**HOW TO COMPLETE THIS TASK:**
Collect every line of the data below that contains the word "signed", matching its case exactly.

RECORDS SHOWN section start

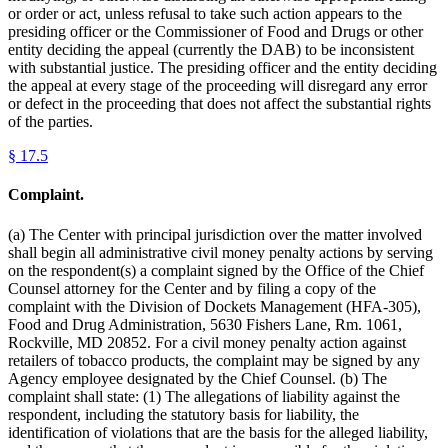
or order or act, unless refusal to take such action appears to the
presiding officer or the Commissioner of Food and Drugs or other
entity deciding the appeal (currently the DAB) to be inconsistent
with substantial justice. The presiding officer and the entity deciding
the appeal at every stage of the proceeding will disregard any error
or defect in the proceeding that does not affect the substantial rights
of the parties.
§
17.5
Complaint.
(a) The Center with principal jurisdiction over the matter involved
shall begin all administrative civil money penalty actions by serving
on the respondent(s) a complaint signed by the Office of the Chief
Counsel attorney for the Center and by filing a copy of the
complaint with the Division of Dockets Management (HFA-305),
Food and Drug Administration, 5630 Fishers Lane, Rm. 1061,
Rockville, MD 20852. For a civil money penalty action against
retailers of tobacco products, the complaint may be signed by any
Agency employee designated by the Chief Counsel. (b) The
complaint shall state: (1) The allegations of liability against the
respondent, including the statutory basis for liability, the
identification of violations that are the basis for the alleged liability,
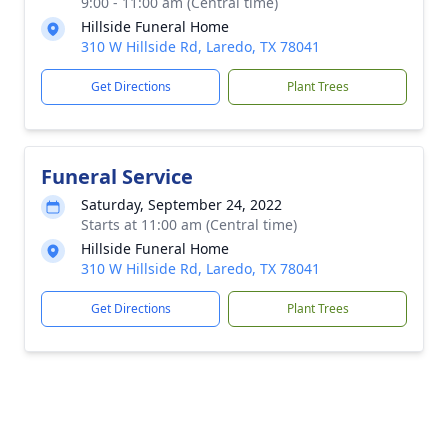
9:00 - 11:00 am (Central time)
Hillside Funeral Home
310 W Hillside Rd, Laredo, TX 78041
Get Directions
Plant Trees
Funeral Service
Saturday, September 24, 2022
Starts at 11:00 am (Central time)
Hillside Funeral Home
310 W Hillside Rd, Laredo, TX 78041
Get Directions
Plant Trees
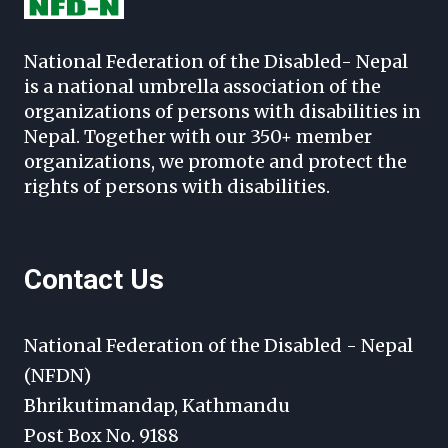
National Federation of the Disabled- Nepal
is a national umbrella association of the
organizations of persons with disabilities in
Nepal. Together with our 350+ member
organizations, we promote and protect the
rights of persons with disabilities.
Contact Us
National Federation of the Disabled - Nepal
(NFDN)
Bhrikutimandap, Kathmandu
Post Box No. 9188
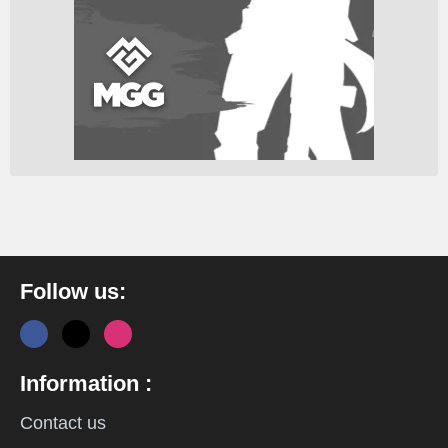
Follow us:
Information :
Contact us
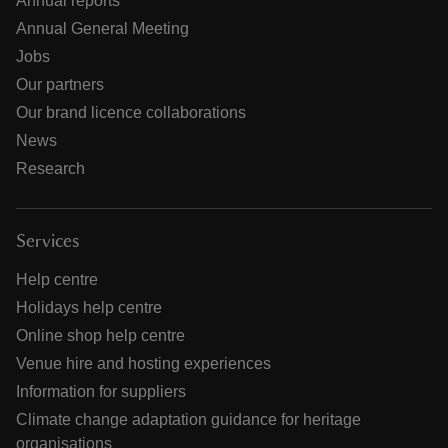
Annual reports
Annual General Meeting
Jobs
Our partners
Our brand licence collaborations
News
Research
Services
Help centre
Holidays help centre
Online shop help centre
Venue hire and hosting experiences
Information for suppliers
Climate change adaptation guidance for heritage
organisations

RECORDS SHOWN section end
RECORDS SHOWN section start

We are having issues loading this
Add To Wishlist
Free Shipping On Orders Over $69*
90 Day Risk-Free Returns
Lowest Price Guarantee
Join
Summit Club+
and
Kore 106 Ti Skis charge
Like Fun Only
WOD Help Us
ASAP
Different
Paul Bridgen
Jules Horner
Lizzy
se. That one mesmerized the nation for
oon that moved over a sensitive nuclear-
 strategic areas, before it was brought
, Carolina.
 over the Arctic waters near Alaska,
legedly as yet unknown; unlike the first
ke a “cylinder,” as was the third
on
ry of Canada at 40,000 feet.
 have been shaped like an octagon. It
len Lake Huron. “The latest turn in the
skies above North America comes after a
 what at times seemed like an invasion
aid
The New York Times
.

RECORDS SHOWN section end
RECORDS SHOWN section start

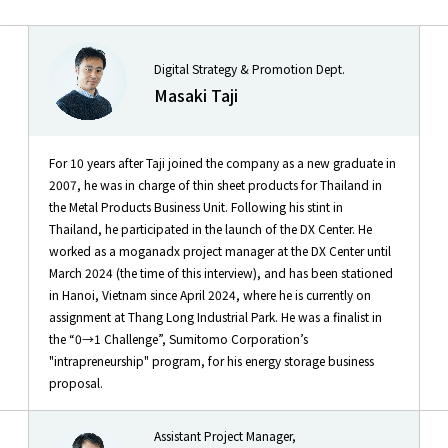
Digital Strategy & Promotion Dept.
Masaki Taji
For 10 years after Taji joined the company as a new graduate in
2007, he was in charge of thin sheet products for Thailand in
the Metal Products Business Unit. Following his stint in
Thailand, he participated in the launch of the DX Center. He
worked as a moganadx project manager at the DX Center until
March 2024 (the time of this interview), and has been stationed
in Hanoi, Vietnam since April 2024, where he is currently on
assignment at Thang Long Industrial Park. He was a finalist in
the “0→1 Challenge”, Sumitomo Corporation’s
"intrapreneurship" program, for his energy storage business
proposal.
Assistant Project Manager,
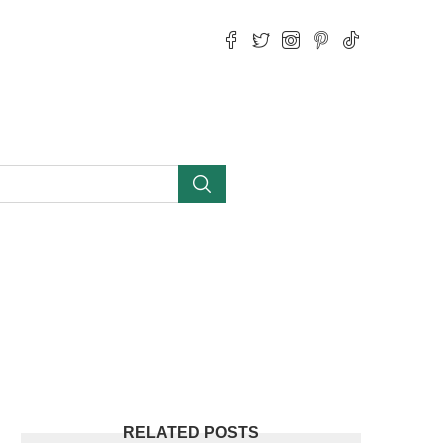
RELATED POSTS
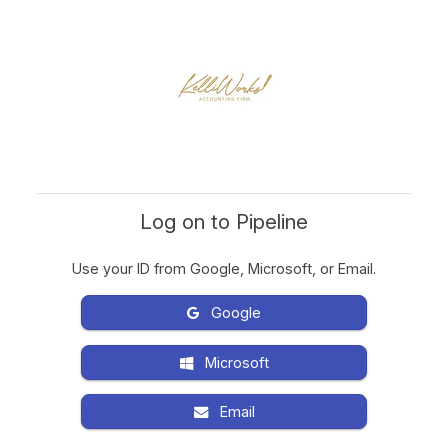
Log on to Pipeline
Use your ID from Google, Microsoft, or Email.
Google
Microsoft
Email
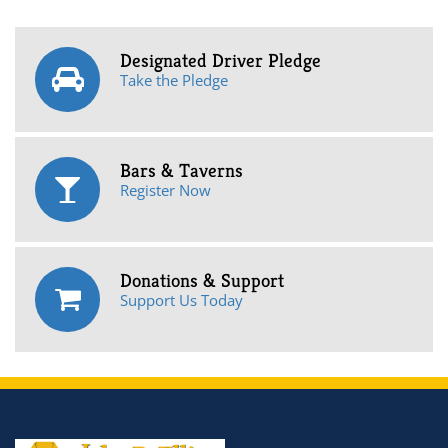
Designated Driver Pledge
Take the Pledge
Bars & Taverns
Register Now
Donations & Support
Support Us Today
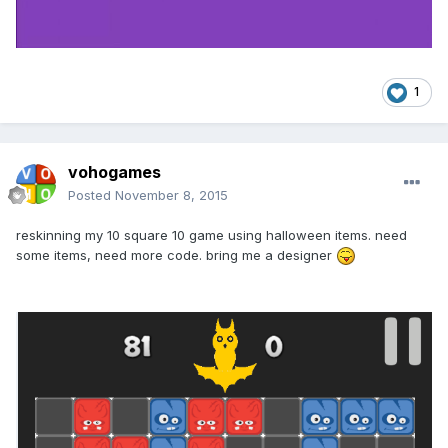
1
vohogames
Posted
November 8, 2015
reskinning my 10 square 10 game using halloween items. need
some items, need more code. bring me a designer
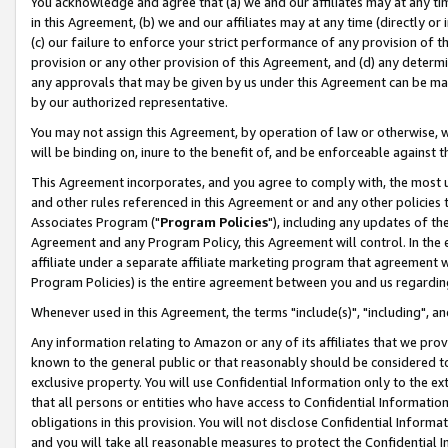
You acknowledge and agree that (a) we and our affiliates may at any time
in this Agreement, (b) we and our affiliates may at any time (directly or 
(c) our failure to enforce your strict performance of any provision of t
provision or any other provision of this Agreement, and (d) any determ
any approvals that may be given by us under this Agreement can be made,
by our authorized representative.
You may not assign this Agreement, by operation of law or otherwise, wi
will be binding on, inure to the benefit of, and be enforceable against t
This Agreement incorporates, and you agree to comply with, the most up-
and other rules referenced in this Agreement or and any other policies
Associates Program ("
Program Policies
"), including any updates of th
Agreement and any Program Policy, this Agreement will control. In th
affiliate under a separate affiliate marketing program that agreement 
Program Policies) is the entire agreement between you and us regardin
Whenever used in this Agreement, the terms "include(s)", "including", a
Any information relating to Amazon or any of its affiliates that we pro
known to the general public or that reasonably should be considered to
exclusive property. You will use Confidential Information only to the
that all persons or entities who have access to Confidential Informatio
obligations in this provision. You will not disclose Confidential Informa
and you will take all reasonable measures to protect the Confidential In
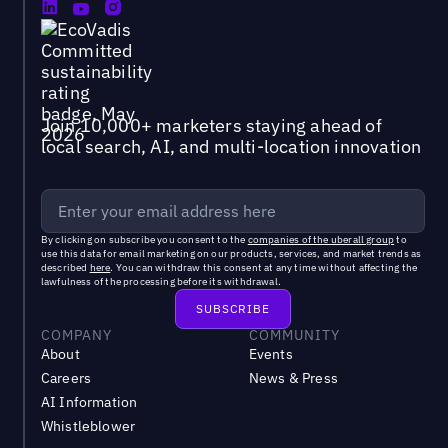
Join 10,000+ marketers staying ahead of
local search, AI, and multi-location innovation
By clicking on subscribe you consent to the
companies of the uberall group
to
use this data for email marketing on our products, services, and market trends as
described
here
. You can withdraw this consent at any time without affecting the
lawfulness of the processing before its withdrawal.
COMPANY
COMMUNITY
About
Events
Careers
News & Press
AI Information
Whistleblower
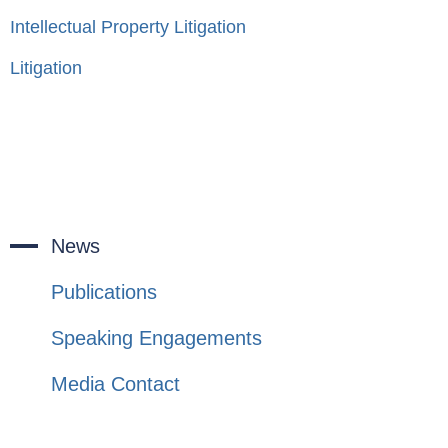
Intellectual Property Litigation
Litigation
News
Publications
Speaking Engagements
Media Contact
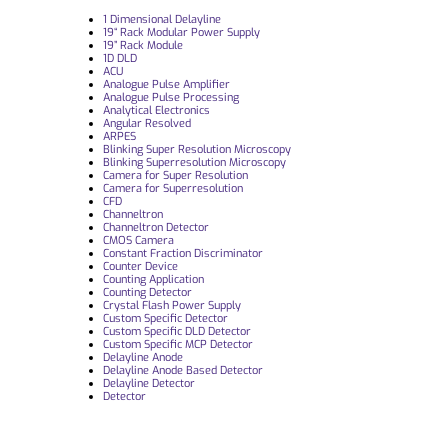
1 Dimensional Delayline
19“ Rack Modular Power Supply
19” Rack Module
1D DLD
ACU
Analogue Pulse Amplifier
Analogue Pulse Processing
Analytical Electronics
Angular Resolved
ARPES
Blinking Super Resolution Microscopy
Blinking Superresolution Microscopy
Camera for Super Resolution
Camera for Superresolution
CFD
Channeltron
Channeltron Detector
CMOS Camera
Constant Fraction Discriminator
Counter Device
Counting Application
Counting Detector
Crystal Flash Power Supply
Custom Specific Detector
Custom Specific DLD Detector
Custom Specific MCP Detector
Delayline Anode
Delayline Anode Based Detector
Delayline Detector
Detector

RECORDS SHOWN section end

**RESULT:**
on the respondent(s) a complaint signed by the Office of the Chief
retailers of tobacco products, the complaint may be signed by any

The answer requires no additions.